The American Association of Retired Persons (AARP), the venerable group that’s always looking out for our best interests, has completed three major surveys of the sexual behavior of midlife (and older) adults.
This third such survey was released in 2009 (following earlier surveys in 1999 and 2004), and while nothing was truly shocking, some information was interesting, and some might be helpful. And, with three such studies conducted over a period of years, the organization is able to identify some trends and changes.
The 2009 study surveyed 1670 adults (the “panel”) over the age of 45. According to the firm commissioned to conduct the study, it’s “the first online research panel that is representative of the entire U.S. population.”
So, what’s happening behind our bedroom doors?
It’s no news flash that men and women are different in the way they view sex. For one thing, Mars thinks about sex more than Venus. (Men are five times more likely than women to think about sex once a day). They masturbate more (34 percent to 12 percent) and admit to having oral sex more. (Presumably with women? So… are the women just too timid to admit it?) They are also twice as likely to have sex outside their long-term relationship (21 percent of men admit to infidelity as opposed to 11 percent of women).
Bottom line: “Sex is far more important to the overall quality of life of men than women and also more critical to a good relationship.”
This doesn’t mean women don’t like sex—or think about it, or fantasize, or masturbate. It just means sex is front and center in the male brain, while it nestles cozily into a less prominent lobe in women.
Married vs. dating
While simply having a partner increases the odds of sexual satisfaction (now there’s a news flash), being married doesn’t—necessarily. Respondents who were “partnered but unmarried”—single and dating or engaged—have sex more often and like it more than their married counterparts.

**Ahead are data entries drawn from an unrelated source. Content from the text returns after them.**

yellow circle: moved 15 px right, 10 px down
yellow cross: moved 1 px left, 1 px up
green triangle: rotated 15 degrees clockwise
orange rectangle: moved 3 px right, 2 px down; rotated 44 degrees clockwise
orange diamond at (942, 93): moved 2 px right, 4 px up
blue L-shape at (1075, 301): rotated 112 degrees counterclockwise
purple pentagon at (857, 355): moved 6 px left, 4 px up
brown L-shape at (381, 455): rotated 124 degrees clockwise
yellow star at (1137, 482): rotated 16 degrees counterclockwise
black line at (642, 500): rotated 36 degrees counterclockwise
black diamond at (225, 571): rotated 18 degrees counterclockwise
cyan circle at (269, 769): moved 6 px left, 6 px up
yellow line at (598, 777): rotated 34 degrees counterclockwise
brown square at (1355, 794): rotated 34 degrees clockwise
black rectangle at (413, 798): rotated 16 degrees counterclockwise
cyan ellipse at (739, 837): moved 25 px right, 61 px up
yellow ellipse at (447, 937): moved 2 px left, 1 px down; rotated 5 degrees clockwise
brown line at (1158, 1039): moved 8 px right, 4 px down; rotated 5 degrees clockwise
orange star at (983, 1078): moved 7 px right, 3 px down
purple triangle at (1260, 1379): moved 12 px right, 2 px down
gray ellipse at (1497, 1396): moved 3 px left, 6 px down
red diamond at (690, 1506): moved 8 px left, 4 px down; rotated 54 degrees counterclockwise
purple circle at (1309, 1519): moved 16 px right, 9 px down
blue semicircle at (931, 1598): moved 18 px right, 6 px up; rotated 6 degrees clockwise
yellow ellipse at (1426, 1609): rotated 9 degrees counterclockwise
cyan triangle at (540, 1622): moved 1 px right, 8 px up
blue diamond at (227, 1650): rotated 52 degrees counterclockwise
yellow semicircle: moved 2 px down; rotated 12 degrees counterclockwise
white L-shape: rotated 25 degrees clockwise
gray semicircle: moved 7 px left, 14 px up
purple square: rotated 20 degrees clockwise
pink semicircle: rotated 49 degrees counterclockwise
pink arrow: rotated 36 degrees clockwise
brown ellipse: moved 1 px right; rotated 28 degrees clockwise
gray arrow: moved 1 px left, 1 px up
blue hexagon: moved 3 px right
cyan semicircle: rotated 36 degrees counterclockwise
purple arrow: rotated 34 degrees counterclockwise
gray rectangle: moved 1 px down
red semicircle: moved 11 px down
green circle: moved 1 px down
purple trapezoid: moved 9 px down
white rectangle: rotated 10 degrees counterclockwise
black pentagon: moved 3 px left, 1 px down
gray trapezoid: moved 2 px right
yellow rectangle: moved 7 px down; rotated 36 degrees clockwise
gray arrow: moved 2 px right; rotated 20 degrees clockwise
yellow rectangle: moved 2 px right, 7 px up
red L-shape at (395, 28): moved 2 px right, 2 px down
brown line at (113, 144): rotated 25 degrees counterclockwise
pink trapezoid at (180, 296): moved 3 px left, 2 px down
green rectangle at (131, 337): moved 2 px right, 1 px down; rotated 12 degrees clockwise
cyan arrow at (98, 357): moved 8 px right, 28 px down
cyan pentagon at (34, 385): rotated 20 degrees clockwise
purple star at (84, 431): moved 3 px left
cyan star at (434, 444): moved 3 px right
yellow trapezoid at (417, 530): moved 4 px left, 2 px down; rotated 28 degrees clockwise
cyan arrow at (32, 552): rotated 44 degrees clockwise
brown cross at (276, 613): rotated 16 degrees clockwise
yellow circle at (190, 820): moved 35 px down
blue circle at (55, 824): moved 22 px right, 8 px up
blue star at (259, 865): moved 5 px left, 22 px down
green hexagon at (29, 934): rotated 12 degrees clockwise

Gives those of us who are married something to work on, hey?
But having a partner, whether married or not, also seems to make a difference in the broader scheme of things. Partnered respondents reported significantly higher overall quality of life and greater sexual satisfaction than those without a partner. And, obviously, they have sex more often, too.
So here’s the news flash. According to the study, “the number one factor predicting satisfaction with one’s sex life is the frequency of sexual intercourse.” See? Use it or lose it. The more you have it, the more you like it.
You heard it here first. What are you waiting for?
Among those who have sex once a week, 84 percent are satisfied with their sex life, compared to 59 percent of those who have sex once a month and 16 percent of those who haven’t had sex in the past six months.
And how often are those Eveready bunnies doing it? Of those who have partners, 41 percent are doing the once-a-week thing and 60 percent have sex at least once a month. Partnered folks are pretty touchy-feely, too: 78 percent hug and kiss at least once a week and 64 percent caress or otherwise give a little booty squeeze (sexual touching).
For women, that whole partner business is a bit of a conundrum. As we know, demographics is not on our side, since we live about five years longer on average than men, plus men tend to partner with younger women. As we age, we are more likely to be unpartnered, with the predictable impact on our sex life.
In addition to being affected when we're partnerless, sex is, of course, exquisitely sensitive to other events in our lives. The major life events that impact sexual frequency and satisfaction are health, stress, and financial worries (a different kind of stress, no?).
Good health is a top predictor of sexual frequency and satisfaction in many surveys. In this one, of those who rated themselves in “excellent” health, 42 percent have sex at least once a week and 54 percent are satisfied. Of those in fair health, 19 percent have sex once a week, and 23 percent are satisfied.
And while good health is partly the result of good genes and good luck, it’s also strongly related to good habits. The most active respondents—those who report exercising at least 3 to 5 times weekly—also rate themselves in excellent to good health.
Stress “is a major factor in sexual satisfaction,” especially among the youngest respondents. After age 60, respondents tend to experience lower stress levels. So, while younger people tend to be more sexually active, the study’s authors hypothesize that they might be even more so if they were less stressed.
The economic crisis and its attendant financial uncertainties may account for lower levels of sexual frequency and satisfaction, which were a full ten points lower than the 2004 survey.
From the mass of data they collected, the study’s authors compiled a short list of qualities that are good predictors of a happy sex life. They are:
Whether you’re a tortoise or a hare on the sex scale, remember that studies like these are only for information; they aren’t meant to pigeonhole or categorize. Your sex life and habits are unique to you and your partner. If sex is pleasurable and satisfying for both of you, who cares how often you “do it”? And if you find yourself dissatisfied and frustrated, well, this is one area in which improvement is always possible.